Launching a start-up or a side hustle is an exciting challenge. And while earning your MBA can teach you a lot about business, I've learned many of the same valuable lessons from playing music in bars.
I've been a tech writer for 25 years, and a few years ago I met someone with a similar secret life: Dan Maccarone, who runs the interactive design firm Charming Robot, also owns a few bars in New York City. We laughed a lot about the unexpected things that happen in bars, and how operating one can be a lot like managing a start-up.
"Bars are like start-ups on steroids," says Maccarone. "You have to make money every night. There's insane production schedules and impossible customers. And if you do it right, there's also insane profit margins."
He and I wrote the Audible Original "The Barstool MBA: Why Running a Bar Beats Running to Business School," a how-to for creating a start-up. Here are three of our best lessons we've learned from the bar that you can use to increase your success at your start-up or side hustle.
People can pay 75 cents and drink a Bud Light at home. What makes them pay $5 to drink one at the bar down the block? The fact that the pub satisfies a primal need for human contact.
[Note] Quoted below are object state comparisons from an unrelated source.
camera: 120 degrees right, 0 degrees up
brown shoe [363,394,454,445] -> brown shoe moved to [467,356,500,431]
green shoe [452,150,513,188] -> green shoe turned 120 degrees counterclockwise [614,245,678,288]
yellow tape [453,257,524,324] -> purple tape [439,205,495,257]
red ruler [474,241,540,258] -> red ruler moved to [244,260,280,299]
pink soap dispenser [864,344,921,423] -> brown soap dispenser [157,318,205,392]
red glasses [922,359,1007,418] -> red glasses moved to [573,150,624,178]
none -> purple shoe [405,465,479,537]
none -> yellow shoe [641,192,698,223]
In an age of automated voice response systems, a good bartender will ask, "How was your trip to California?" The smile, the chat, the recognition of customers as people — that keeps locals coming back, and tolerating 600% markups.
You can use this knowledge of your customers to strengthen your own business endeavor. For example, if you're a fitness trainer, tell your clients they can report their workouts between sessions. This positions you as a real person in their life, not just someone they pay. If they tell you they're getting in shape for a big event, make note of that date and ask how it went. It costs you nothing and helps them feel connected.
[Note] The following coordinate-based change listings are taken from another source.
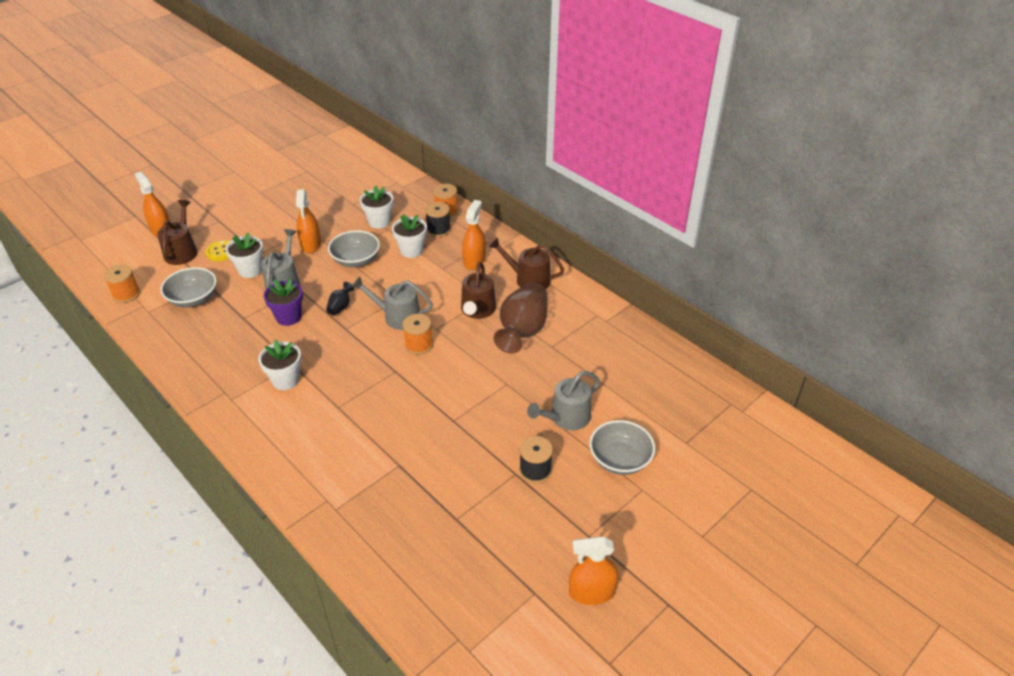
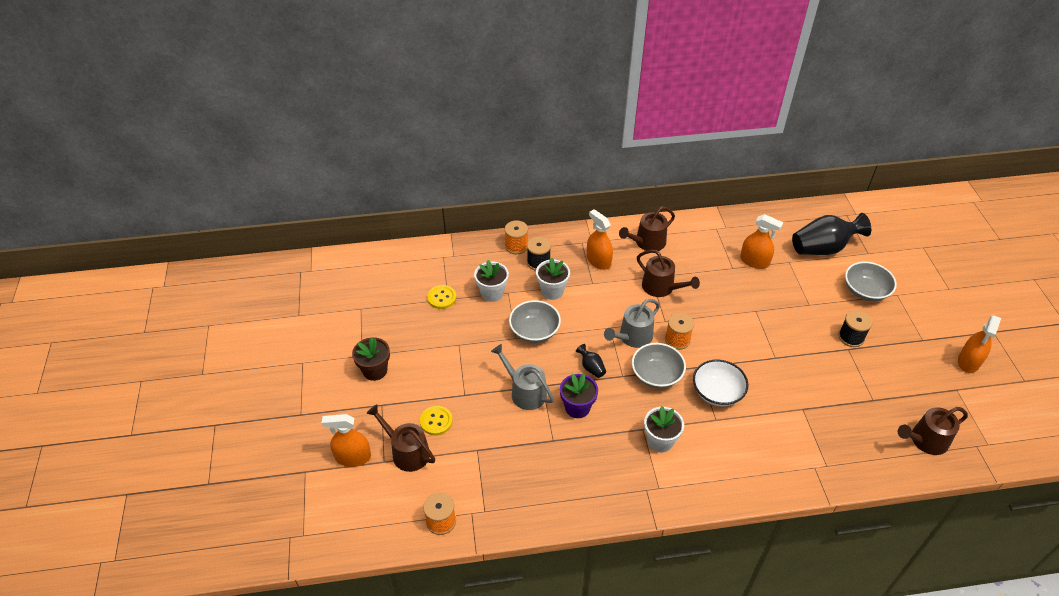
camera: 55 degrees left, 5 degrees up
grey bowl [160,267,217,307] -> grey bowl moved to [632,343,686,388]
white flower pot [226,232,263,278] -> none
orange spray bottle [296,189,321,253] -> orange spray bottle moved to [740,214,783,269]
brown vase [494,282,547,353] -> none
grey watering can [527,371,600,431] -> none
none -> brown flower pot [352,337,390,381]
none -> yellow button [427,285,456,309]
none -> white bowl [693,359,748,406]
none -> black vase [792,213,871,255]
none -> brown watering can [898,407,968,455]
A thoughtful bartender will notice a friendly couple at the end of the bar fiddling with their phone, ready to go, and quietly top off their glasses of wine. This keeps people with good spirit in the space and builds loyalty.
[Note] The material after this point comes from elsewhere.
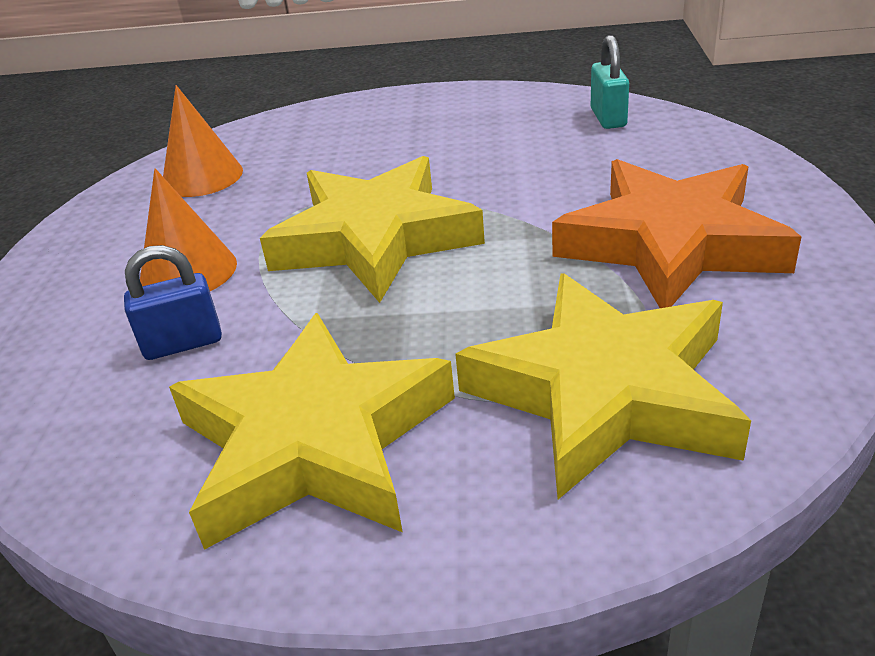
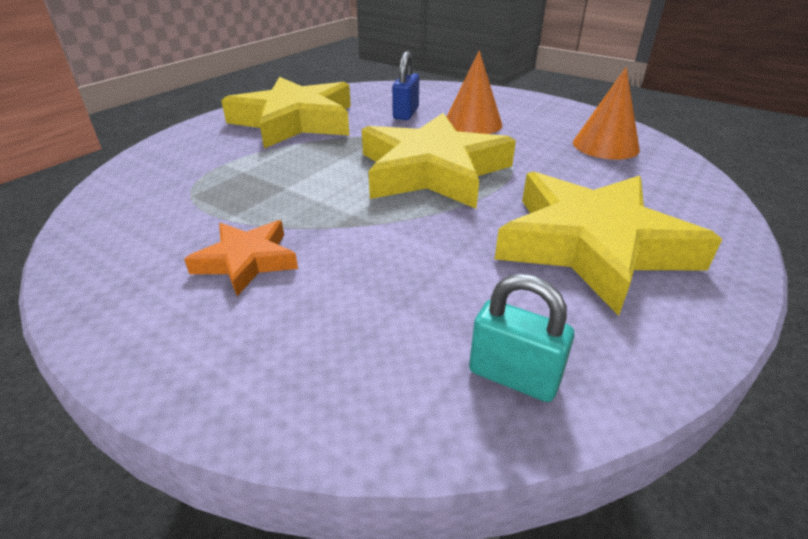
camera: 120 degrees right, 0 degrees up
yellow star [455,273,751,500] -> yellow star moved to [495,172,722,316]
orange star [552,159,802,308] -> orange star [184,220,298,296], size x0.50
Meagan Smith, who manages an Italian restaurant with a bar in New York City, says that "tiramisu on the house" can fix a cold hamburger, a warm beer, or just about anything.
According to the peak-end rule, which says customers remember the last thing that happened to them before they leave, Smith is on to something. So if you're a hairdresser and your client endured a long wait, hand them a bottle of styling product to diffuse any lingering resentment.
There's a longstanding tradition at bars of sneaking into the back room for a scream when tensions rise. Then you take a deep breath, walk back out with a smile, and ask, "Is there anything else I can get for you?"
Let your frustrations go. Otherwise, they will affect the rest of your customers, and you could go home with half the tips.
Perhaps no other skill is more useful and transferable from bar work than learning how to stay upbeat and carry on when times are tough. If you're a babysitter, don't show you're upset when parents return late. If you're a dog walker, avoid complaining if you got caught in the rain.
At the end of the day, it's about how much your clients enjoy working with you. And you have a lot of control over that.